(Saved data entries)

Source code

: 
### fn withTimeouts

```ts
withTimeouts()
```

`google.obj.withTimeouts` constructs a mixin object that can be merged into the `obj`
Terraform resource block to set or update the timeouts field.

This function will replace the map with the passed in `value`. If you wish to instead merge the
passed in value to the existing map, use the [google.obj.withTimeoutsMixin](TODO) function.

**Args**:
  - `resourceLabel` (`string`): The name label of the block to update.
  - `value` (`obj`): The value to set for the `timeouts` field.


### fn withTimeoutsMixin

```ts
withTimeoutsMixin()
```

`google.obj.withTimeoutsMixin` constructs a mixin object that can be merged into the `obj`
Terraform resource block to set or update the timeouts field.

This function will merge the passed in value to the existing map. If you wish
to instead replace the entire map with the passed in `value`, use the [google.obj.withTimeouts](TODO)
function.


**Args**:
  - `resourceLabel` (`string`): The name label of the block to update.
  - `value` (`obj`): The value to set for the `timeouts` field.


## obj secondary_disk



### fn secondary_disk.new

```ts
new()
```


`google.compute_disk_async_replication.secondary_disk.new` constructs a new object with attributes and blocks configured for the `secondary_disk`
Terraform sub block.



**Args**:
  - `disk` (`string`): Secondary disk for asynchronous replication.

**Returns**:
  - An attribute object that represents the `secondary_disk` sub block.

**Task statement**
Print exactly the lines from the one with "Terraform sub block." through the end of the data, inclusive.

**Answer below**
Terraform sub block.



**Args**:
  - `disk` (`string`): Secondary disk for asynchronous replication.

**Returns**:
  - An attribute object that represents the `secondary_disk` sub block.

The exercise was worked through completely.